In her conclusion Z. introduces the notion of dialogism, in Bakhtin's sense of the word, recognising it as a defining feature of Herodotus' work: multiple ‘voices are in eternal dialogic relationship with each other, and with the reader’. At the same time, she compares the way in which the author meticulously regulates speech by allocation or suppression to the control exercised by tyrants or tyrannical figures in the Histories. This position pushes to unconvincing extremes the insights of those scholars who have compared Herodotus' inquiry to the experimentations of his royal characters (esp. Christ 1994) as well as discussions (esp. by Dewald) about the balance between the authority of the narrator Herodotus and the open-endedness of a work that ‘puts the reader in charge’, as the saying goes. Z.'s main points remain that (1) in Herodotus, speech underlines Greek divisiveness while (2) undermining any clear-cut distinction between Greeks and non-Greeks, and (3) on both the Greek and the Persian side debate is represented as failed enterprise.

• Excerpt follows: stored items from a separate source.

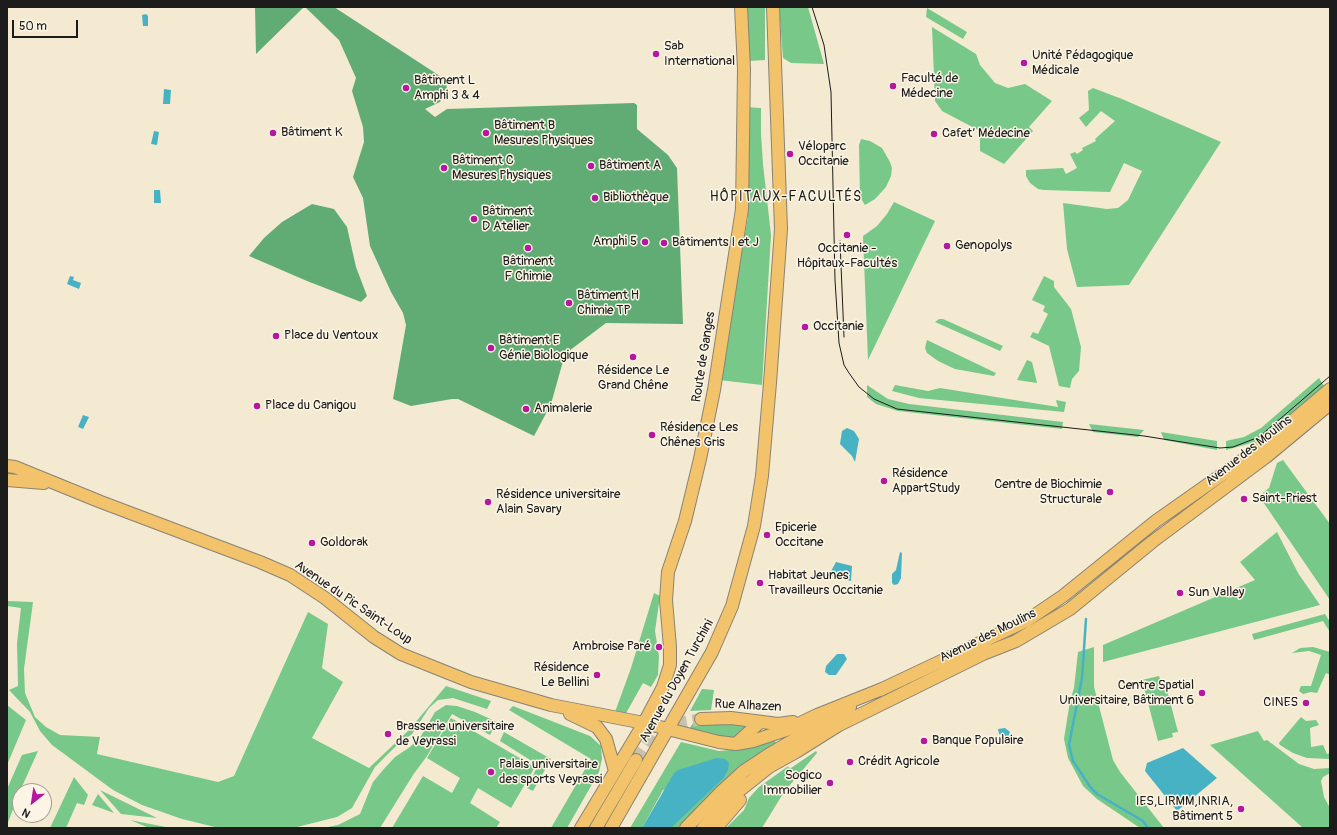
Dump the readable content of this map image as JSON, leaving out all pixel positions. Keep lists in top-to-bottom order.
{
  "streets": {
    "main road": [
      "Route de Ganges",
      "Avenue des Moulins",
      "Avenue du Pic Saint-Loup",
      "Avenue du Doyen Turchini",
      "Rue Alhazen"
    ]
  },
  "crossings": [
    ["Route de Ganges", "Avenue du Pic Saint-Loup"],
    ["Avenue des Moulins", "Avenue du Pic Saint-Loup"],
    ["Avenue des Moulins", "Avenue du Doyen Turchini"],
    ["Avenue des Moulins", "Rue Alhazen"],
    ["Avenue du Pic Saint-Loup", "Avenue du Doyen Turchini"]
  ],
  "districts": ["HÔPITAUX-FACULTÉS"],
  "places": [
    "Sab International",
    "Unité Pédagogique Médicale",
    "Faculté de Médecine",
    "Bâtiment L Amphi 3 & 4",
    "Bâtiment K",
    "Bâtiment B Mesures Physiques",
    "Cafet’ Médecine",
    "Véloparc Occitanie",
    "Bâtiment A",
    "Bâtiment C Mesures Physiques",
    "Bibliothèque",
    "Bâtiment D Atelier",
    "Occitanie - Hôpitaux-Facultés",
    "Amphi 5",
    "Bâtiments I et J",
    "Genopolys",
    "Bâtiment F Chimie",
    "Bâtiment H Chimie TP",
    "Occitanie",
    "Place du Ventoux",
    "Bâtiment E Génie Biologique",
    "Résidence Le Grand Chêne",
    "Place du Canigou",
    "Animalerie",
    "Résidence Les Chênes Gris",
    "Résidence AppartStudy",
    "Centre de Biochimie Structurale",
    "Saint-Priest",
    "Résidence universitaire Alain Savary",
    "Epicerie Occitane",
    "Goldorak",
    "Habitat Jeunes Travailleurs Occitanie",
    "Sun Valley",
    "Ambroise Paré",
    "Résidence Le Bellini",
    "Centre Spatial Universitaire, Bâtiment 6",
    "CINES",
    "Brasserie universitaire de Veyrassi",
    "Banque Populaire",
    "Crédit Agricole",
    "Palais universitaire des sports Veyrassi",
    "Sogico Immobilier",
    "IES,LIRMM,INRIA, Bâtiment 5"
  ],
  "scale_bar": "50 m",
  "north": "bottom left"
}
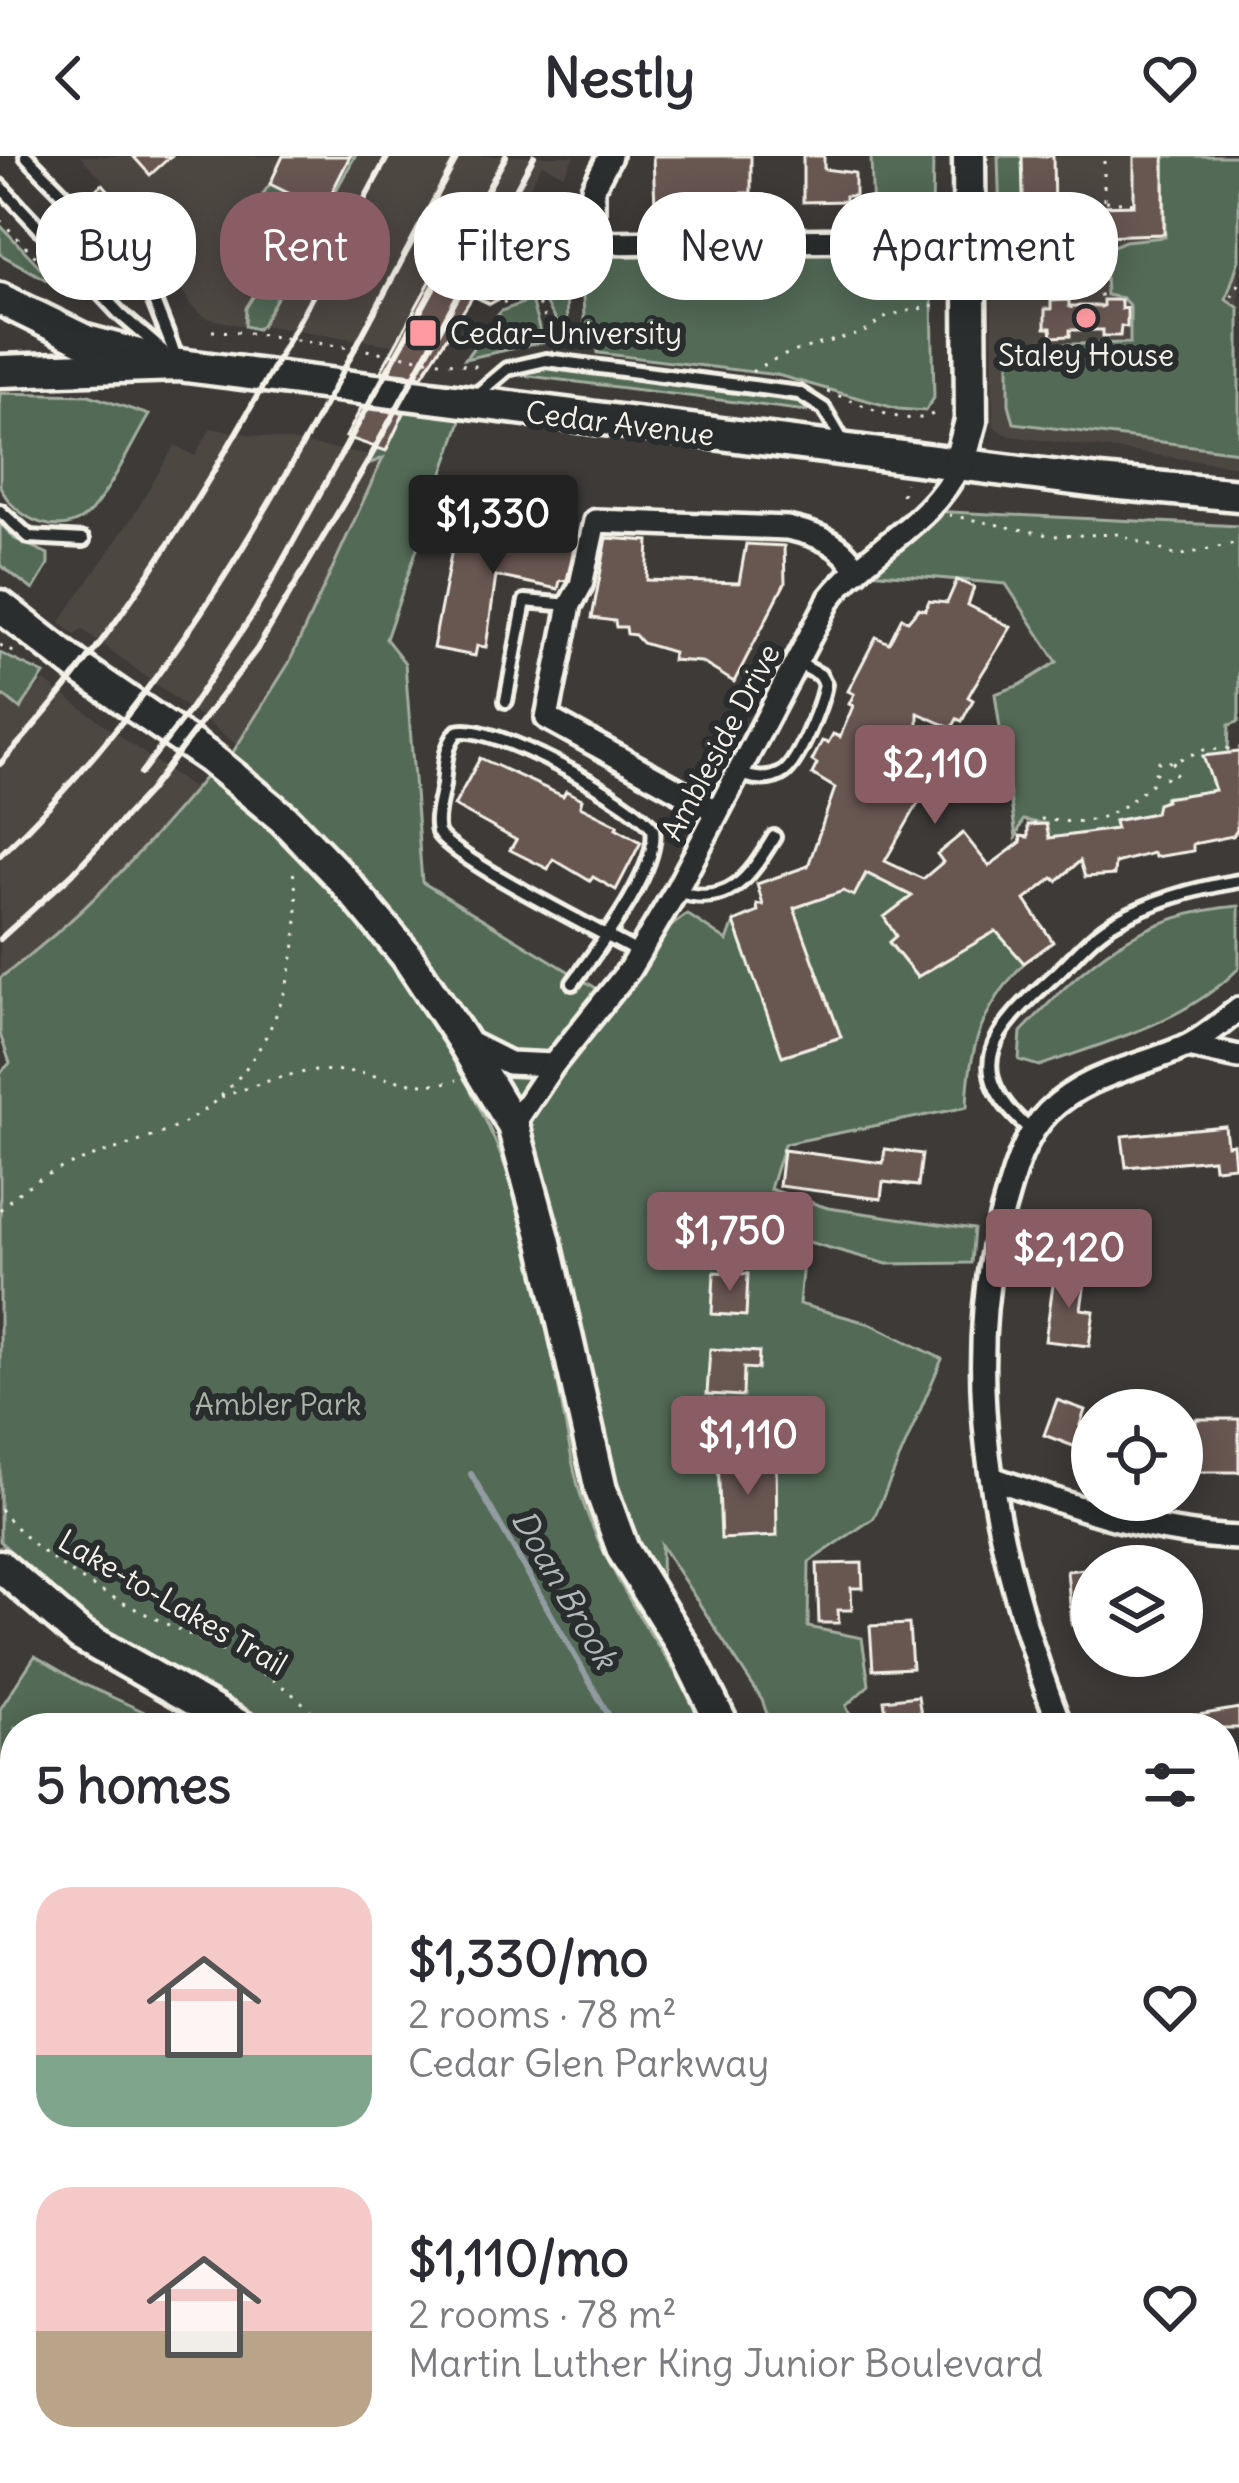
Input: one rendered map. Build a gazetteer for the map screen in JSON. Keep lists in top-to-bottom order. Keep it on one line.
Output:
{"streets":{"main road":["Cedar Avenue"],"street":["Ambleside Drive"],"path":["Lake-to-Lakes Trail"]},"crossings":[["Cedar Avenue","Ambleside Drive"]],"water":["Doan Brook"],"parks":["Ambler Park"],"places":{"other":["Staley House"],"transit":["Cedar–University"]},"page":{"header":"Nestly","chip":["Buy","Rent","Filters","New","Apartment"],"price":["$1,330","$2,110","$1,750","$2,120","$1,110"],"heading":"5 homes","list":[{"name":"$1,330/mo","note":"2 rooms · 78 m² · Cedar Glen Parkway"},{"name":"$1,110/mo","note":"2 rooms · 78 m² · Martin Luther King Junior Boulevard"}]}}
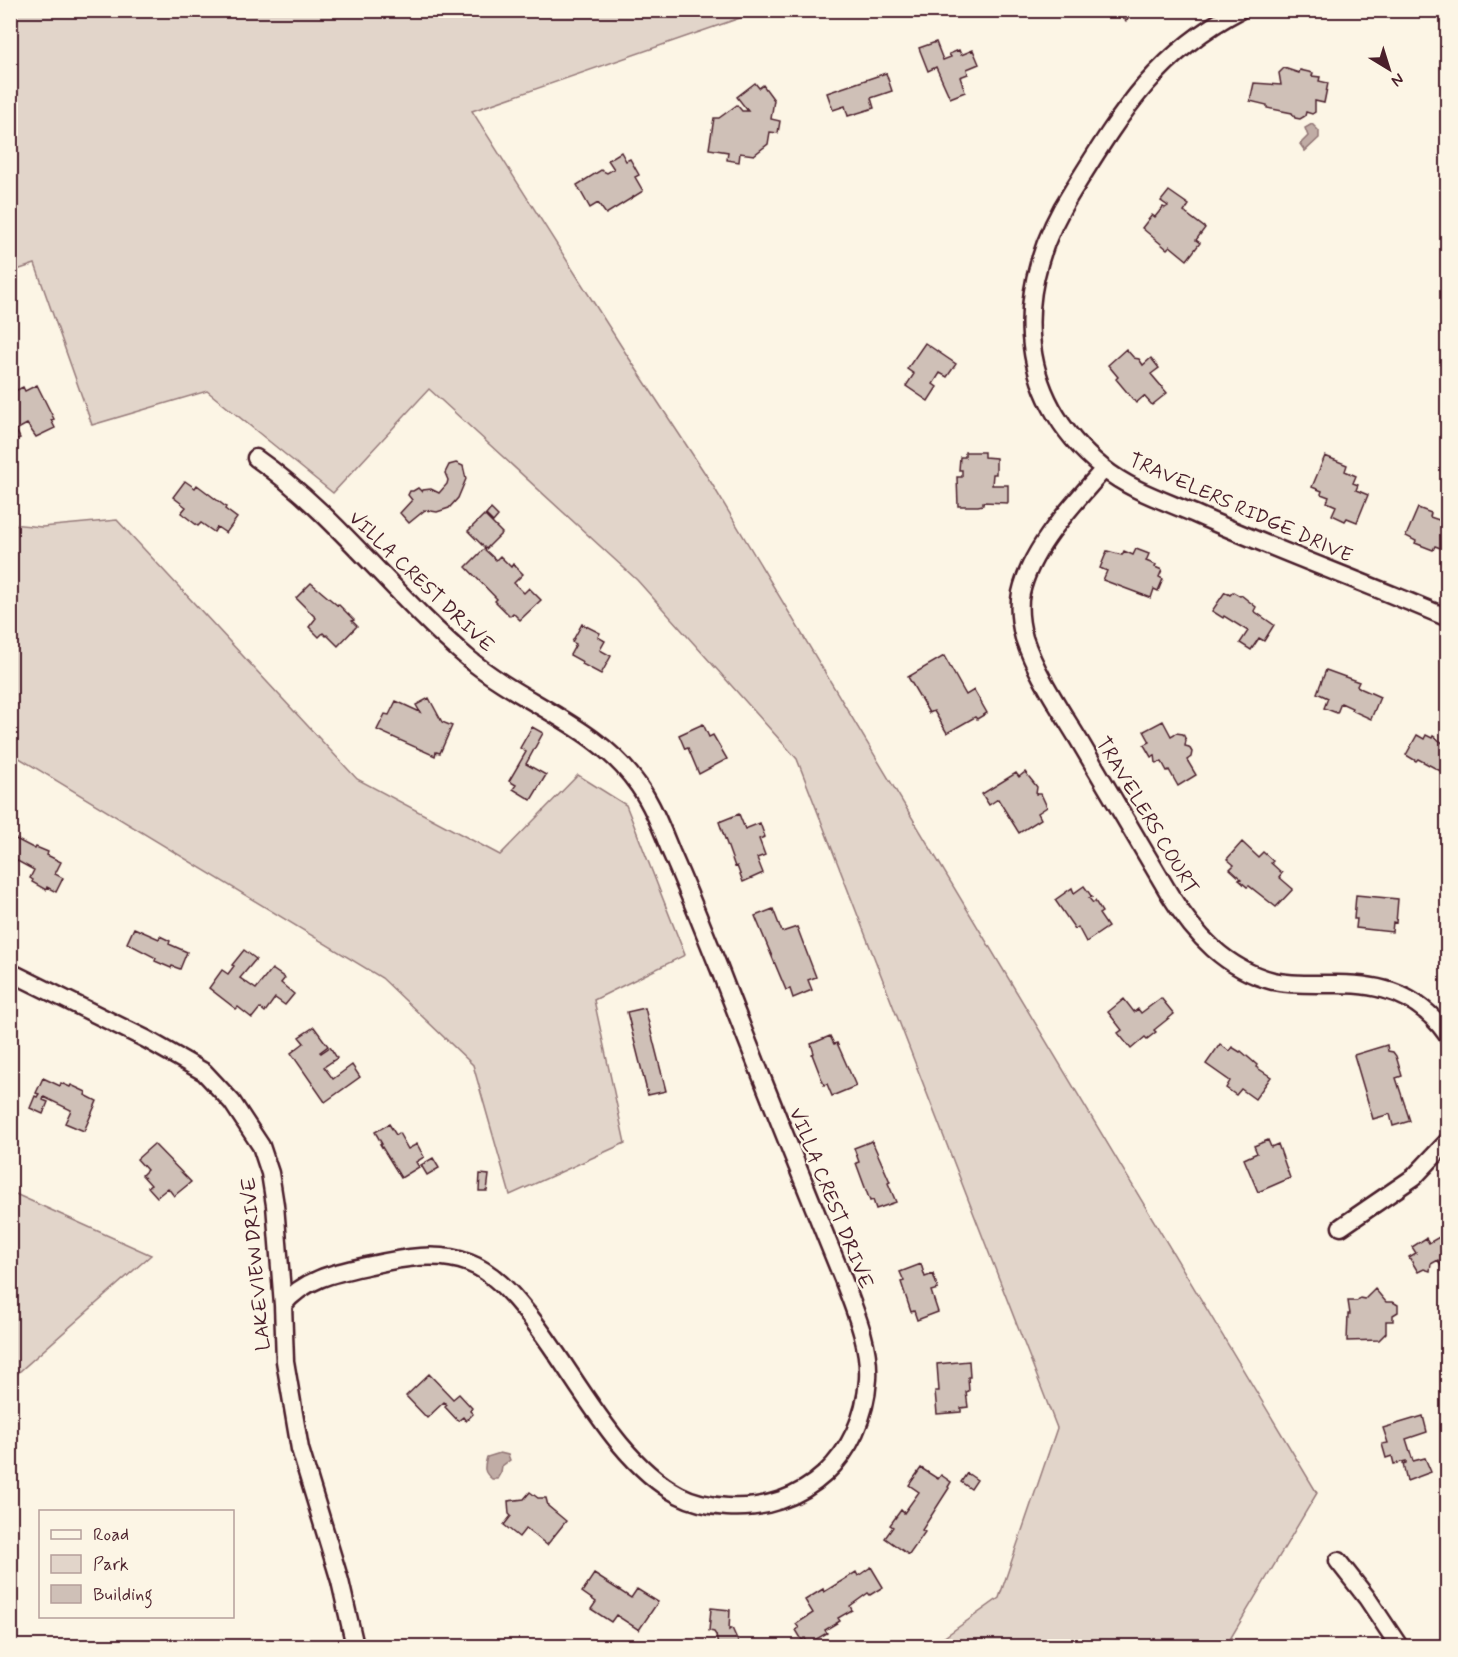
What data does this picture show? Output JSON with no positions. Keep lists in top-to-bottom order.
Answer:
{
  "streets": {
    "street": [
      "TRAVELERS RIDGE DRIVE",
      "VILLA CREST DRIVE",
      "TRAVELERS COURT",
      "LAKEVIEW DRIVE"
    ]
  },
  "crossings": [
    ["TRAVELERS RIDGE DRIVE", "TRAVELERS COURT"],
    ["VILLA CREST DRIVE", "LAKEVIEW DRIVE"]
  ],
  "legend": ["Road", "Park", "Building"],
  "north": "bottom right"
}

In general, Z. underestimates the multiple meanings of the utterances of Herodotean characters as well as Herodotus' own appreciation of the value of exchanging opinions. Unreliable speakers (e.g. Mardonius at 7.9.b, or Themistocles at 8.109.2–3) can nevertheless voice judgements that are true from the point of view of the text as a whole. The Constitutional Debate is not just a hopelessly flawed exercise (pp. 149–50), but a stunning demonstration of the Persians' conflicted attitude towards their monarchy. Sure enough, the ‘tirade’ against tyranny given by the Corinthian Socles dominates the Peloponnesian debate in Book 5; it moreover leads to a decision which, the text suggests, the Corinthians themselves will perhaps live to regret later on (pp. 131–5). But that does not take away from the fact that it persuades the Spartans to follow the right course of action at the time, and it does so through storytelling about the past, rather as Herodotus himself attempts to do on a larger scale. The miniature narrative of the Athenian assembly about the oracle of the Wooden Wall inflates the role of the individual Themistocles (p. 108), but is also paradigmatic of the possible successful balance between collective choice and creative leadership. Finally, among many other possible examples, in the series of speeches at 8.135–9.11 (discussed on pp. 217–33), we have been aware of an ironical aspect in the Athenians' declared commitment to Panhellenism at least since Fornara (1971). That does not mean, however, that all arguments by Athenians and Spartans are merely rhetorical or hypocritical. One of Herodotus' merits, in fact, is that he dramatises the conflict within and among Greek city-states between idealism on the one hand, and competition, polis-interest and pragmatism on the other.

If, as Z. suggests, all speech in Herodotus is deceptive and reported only for the purpose of showing its flaws, what means are left for achieving correct political action? And what use do we have for Herodotus' own logos and logoi? This book will no doubt stimulate further study of these issues.